BDQ: You have said that what you do is less important than how you do it. What does that mean?

CB: It reflects my own journey and starting to do data and analytics 15 years ago.  I always look at it from the lens of a leader and a manager: How do you lead your people, what is the organizing principle to make it work, and how do you focus on the value that your customers are really receiving instead of getting into the trap of building something and expecting that a year later, wonderful things are going to happen? That has to be the shining light. In order to be data-driven, you have to be of service to the people who need the data, and help them and deliver value to them, and then work to improve upon it.

BDQ: Descriptions of DataOps methodology vary by organizations. What is your definition?
CB: I think it is a set of technical practices and cultural norms for how people work to get value out of data. It is a technology and in some ways it's technical practices or architectural practices that go hand-in-hand with how people work. There is a philosophy in DataOps that is about iterative development and delivering things short and focusing on your customer.

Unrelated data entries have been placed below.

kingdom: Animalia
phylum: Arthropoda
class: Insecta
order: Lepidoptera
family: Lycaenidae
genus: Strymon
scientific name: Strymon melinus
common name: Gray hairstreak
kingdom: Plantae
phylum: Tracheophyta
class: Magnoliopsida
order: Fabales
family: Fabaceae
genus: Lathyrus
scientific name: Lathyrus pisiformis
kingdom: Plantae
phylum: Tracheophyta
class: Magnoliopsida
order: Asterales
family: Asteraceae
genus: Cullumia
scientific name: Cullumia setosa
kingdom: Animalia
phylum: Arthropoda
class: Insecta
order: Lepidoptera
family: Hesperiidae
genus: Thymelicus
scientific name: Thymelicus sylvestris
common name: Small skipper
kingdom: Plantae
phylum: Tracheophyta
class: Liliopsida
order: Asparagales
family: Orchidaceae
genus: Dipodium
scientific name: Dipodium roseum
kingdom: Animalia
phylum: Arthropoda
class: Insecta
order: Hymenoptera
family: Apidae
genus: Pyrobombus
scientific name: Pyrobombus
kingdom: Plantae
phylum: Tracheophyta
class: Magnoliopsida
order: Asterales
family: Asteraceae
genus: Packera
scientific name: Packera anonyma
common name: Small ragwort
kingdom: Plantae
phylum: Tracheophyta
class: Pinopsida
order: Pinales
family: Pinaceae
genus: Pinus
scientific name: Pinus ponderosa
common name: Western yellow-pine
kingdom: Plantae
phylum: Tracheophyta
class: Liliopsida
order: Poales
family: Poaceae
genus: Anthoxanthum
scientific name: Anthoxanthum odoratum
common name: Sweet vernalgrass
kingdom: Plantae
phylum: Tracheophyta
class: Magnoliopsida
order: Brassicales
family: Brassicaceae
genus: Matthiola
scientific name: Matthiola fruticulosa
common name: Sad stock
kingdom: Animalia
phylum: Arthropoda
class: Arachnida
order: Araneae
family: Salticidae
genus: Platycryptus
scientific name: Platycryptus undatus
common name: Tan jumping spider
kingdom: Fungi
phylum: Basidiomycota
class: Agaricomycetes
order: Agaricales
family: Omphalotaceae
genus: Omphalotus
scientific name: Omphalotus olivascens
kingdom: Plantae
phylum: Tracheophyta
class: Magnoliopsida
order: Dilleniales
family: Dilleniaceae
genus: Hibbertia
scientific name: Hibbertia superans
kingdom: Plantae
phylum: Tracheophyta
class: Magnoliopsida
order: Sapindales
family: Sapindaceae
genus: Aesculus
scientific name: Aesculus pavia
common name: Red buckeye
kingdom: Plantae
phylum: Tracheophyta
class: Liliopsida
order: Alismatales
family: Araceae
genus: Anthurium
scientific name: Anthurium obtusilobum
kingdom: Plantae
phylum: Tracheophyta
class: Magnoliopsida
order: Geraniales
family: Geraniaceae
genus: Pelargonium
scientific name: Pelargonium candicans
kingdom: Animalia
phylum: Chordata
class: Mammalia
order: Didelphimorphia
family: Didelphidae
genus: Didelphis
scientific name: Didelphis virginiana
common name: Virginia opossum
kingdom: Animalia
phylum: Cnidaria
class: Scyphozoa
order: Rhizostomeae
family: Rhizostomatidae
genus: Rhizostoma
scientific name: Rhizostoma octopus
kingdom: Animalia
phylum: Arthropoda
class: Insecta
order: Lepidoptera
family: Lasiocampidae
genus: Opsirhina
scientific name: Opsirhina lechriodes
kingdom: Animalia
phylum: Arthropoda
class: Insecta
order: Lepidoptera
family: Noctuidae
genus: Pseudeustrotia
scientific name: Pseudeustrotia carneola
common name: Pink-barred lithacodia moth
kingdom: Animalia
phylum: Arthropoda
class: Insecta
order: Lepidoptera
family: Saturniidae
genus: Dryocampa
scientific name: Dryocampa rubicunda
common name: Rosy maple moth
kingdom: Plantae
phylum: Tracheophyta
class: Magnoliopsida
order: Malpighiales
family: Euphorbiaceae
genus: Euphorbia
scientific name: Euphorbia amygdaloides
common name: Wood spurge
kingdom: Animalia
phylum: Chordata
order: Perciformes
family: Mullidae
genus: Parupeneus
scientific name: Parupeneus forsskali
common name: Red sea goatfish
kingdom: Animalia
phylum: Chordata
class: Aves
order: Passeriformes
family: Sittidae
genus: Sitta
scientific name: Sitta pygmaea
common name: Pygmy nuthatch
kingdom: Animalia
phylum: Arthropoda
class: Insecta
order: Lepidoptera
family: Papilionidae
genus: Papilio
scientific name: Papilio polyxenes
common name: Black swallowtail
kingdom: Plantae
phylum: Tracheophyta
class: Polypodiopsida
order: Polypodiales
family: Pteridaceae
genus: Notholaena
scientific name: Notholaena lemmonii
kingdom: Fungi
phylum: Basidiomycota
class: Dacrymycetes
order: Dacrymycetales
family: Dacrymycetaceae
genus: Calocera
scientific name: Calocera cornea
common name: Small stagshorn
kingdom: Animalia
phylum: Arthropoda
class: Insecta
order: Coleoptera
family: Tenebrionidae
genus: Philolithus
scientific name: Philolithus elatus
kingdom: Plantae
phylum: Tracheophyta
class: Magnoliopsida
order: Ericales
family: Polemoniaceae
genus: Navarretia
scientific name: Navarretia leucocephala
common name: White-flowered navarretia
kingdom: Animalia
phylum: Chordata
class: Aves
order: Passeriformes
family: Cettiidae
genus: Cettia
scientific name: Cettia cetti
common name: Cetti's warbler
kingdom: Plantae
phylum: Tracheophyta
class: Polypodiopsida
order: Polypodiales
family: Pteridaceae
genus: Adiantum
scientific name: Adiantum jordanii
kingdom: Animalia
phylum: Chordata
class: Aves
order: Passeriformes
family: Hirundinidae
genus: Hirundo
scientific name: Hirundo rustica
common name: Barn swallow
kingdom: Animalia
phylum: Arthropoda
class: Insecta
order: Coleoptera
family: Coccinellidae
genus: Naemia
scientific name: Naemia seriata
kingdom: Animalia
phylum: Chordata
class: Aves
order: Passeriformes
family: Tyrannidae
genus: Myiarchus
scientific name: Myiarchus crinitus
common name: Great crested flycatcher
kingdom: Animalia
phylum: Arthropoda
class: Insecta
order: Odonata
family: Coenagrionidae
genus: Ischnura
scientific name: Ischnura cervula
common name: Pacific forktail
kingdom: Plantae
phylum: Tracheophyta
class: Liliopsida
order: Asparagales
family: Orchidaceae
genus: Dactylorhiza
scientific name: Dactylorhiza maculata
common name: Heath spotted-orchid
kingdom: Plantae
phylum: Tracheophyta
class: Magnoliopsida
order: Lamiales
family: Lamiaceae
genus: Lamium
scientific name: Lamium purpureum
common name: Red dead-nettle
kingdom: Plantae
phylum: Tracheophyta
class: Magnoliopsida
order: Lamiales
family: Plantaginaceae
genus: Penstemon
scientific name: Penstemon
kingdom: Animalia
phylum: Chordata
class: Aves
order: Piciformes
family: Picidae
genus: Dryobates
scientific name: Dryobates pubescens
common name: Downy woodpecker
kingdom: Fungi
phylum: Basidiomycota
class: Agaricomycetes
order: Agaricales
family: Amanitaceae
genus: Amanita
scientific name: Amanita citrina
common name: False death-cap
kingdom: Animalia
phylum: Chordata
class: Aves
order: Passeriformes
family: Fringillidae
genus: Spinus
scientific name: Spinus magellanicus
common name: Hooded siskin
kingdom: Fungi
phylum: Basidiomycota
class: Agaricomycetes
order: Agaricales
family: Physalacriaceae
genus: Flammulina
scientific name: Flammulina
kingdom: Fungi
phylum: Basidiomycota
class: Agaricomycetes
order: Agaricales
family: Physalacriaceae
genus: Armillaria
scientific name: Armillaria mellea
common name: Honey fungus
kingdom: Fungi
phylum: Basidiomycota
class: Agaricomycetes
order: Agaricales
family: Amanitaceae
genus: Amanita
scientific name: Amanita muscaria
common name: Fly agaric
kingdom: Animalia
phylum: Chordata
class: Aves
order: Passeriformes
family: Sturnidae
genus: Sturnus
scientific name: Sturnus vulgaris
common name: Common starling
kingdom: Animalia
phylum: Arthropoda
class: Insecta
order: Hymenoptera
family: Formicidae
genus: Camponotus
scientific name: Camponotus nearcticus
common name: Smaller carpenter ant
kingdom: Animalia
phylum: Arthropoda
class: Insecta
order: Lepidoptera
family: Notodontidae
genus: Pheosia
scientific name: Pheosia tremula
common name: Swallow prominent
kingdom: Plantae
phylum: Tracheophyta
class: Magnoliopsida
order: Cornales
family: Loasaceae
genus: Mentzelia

And those come from agile processes and even from lean manufacturing ideas. And then there is a technical part to it because it's really hard to do these things when you have constellations of tools running in different systems. Those technical practices and the cultural norms are intertwined.

BDQ: How does someone start with DataOps and what does DataKitchen provide?
CB:
Typically, it's a senior person in a large company who is saying, "Hey, we want to be data-driven, but it's not working." And they examine why after they have bought all the great tools, and they realize that they've got to work on the people and their process. And they stumble upon DataOps as a sort of philosophy, and then they bring us in. First, they want us to help them transform their team and lay out a set of steps for how they can go from zero to DataOps, and then they bring us in as a technology provider to help them create a central place where they can plug all the technology they have —their ETL tool, their data tool, all their people in all their different locations—and that can provide a central point of kind of coordination of all those steps that are involved in creating value, while not replacing what they currently have.

That's one of the reasons we wrote the DataOps Manifesto. It is the collected beliefs that we have from years of working problems. And, that manifesto jibes with people—they could either be a chief data officer make looking to change at his or her organization, or a small team that wants to start working in a different way.

BDQ: Does that make DataKitchen both a technology provider and consultancy?
CB: Yes, we offer advisory services and other assistance, as well as software. We realized that since this problem is both a technology problem and a people problem, you've got to work with both. We also have partners that are working to come up to speed and do this DataOps transformation work that we do, but right now we're doing it because people need the help.